-- Text shown --
┏━━
No company - big or small - is fully insulated from risk with the supply chain, and the novel coronavirus pandemic has made that fact obvious to just about everyone in the business world. While you are not untouchable on this front, you can certainly do more to insulate yourself from the risk of supply chain disruptions of any size.
The following tips should help you prepare to weather the storm in short order:
1) Make as much as your data real-time as possible
The more you can do to make sure you have an understanding of where all your shipments are in the real world at any given time, the better off you will be when it comes to being able to dodge the obstacles that occasionally arise even in the best of times, according to Fast Company. This may require working with shippers, supply chain partners and more to fully achieve.
2) Always be preparing
While real-time data is important, it's not just the present you should be worried about, Fast Company said. Any strategies you have for stocking and shipping should be made months in advance so that you can react to potential changes - even previously unforeseeable ones - with plenty of time to reconsider your moves.
┗━━
-- Exercise --
Reproduce the full text on supply chain risk word for word, with no changes.

-- Records supplied --
┏━━
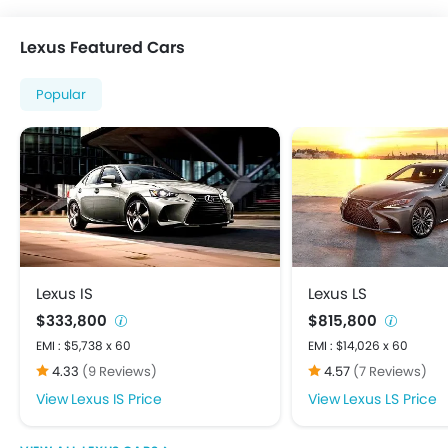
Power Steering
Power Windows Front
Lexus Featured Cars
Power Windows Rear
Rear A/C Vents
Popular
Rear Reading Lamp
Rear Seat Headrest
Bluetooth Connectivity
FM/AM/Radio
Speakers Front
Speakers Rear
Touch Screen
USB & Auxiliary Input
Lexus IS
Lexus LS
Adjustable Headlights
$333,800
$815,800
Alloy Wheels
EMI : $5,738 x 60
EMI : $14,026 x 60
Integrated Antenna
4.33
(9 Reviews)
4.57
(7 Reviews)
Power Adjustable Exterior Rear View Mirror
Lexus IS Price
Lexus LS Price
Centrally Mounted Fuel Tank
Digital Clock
┗━━
┏━━
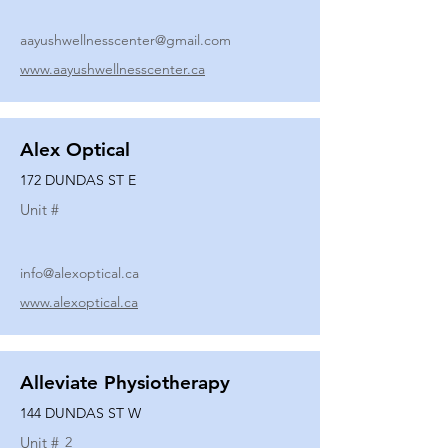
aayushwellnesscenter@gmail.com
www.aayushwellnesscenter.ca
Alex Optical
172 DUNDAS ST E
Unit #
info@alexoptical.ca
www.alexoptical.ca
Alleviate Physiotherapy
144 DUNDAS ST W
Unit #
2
┗━━
┏━━
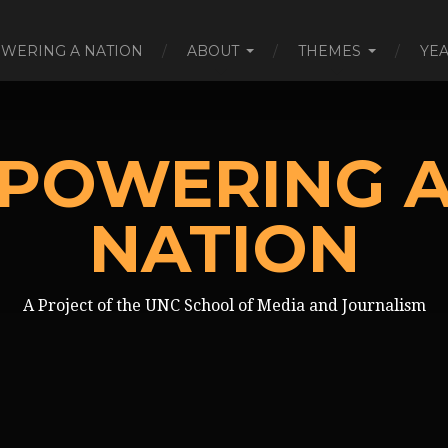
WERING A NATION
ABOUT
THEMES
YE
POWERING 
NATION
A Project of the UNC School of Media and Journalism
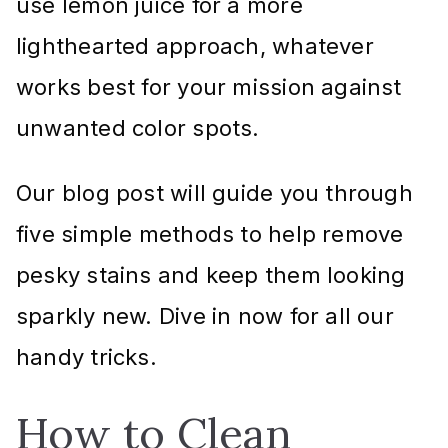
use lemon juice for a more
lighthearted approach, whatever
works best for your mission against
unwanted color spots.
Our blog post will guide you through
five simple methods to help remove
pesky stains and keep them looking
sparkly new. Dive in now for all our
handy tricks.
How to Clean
┗━━
-- Answer box --
No company - big or small - is fully insulated from risk with the supply chain, and the novel coronavirus pandemic has made that fact obvious to just about everyone in the business world. While you are not untouchable on this front, you can certainly do more to insulate yourself from the risk of supply chain disruptions of any size.
The following tips should help you prepare to weather the storm in short order:
1) Make as much as your data real-time as possible
The more you can do to make sure you have an understanding of where all your shipments are in the real world at any given time, the better off you will be when it comes to being able to dodge the obstacles that occasionally arise even in the best of times, according to Fast Company. This may require working with shippers, supply chain partners and more to fully achieve.
2) Always be preparing
While real-time data is important, it's not just the present you should be worried about, Fast Company said. Any strategies you have for stocking and shipping should be made months in advance so that you can react to potential changes - even previously unforeseeable ones - with plenty of time to reconsider your moves.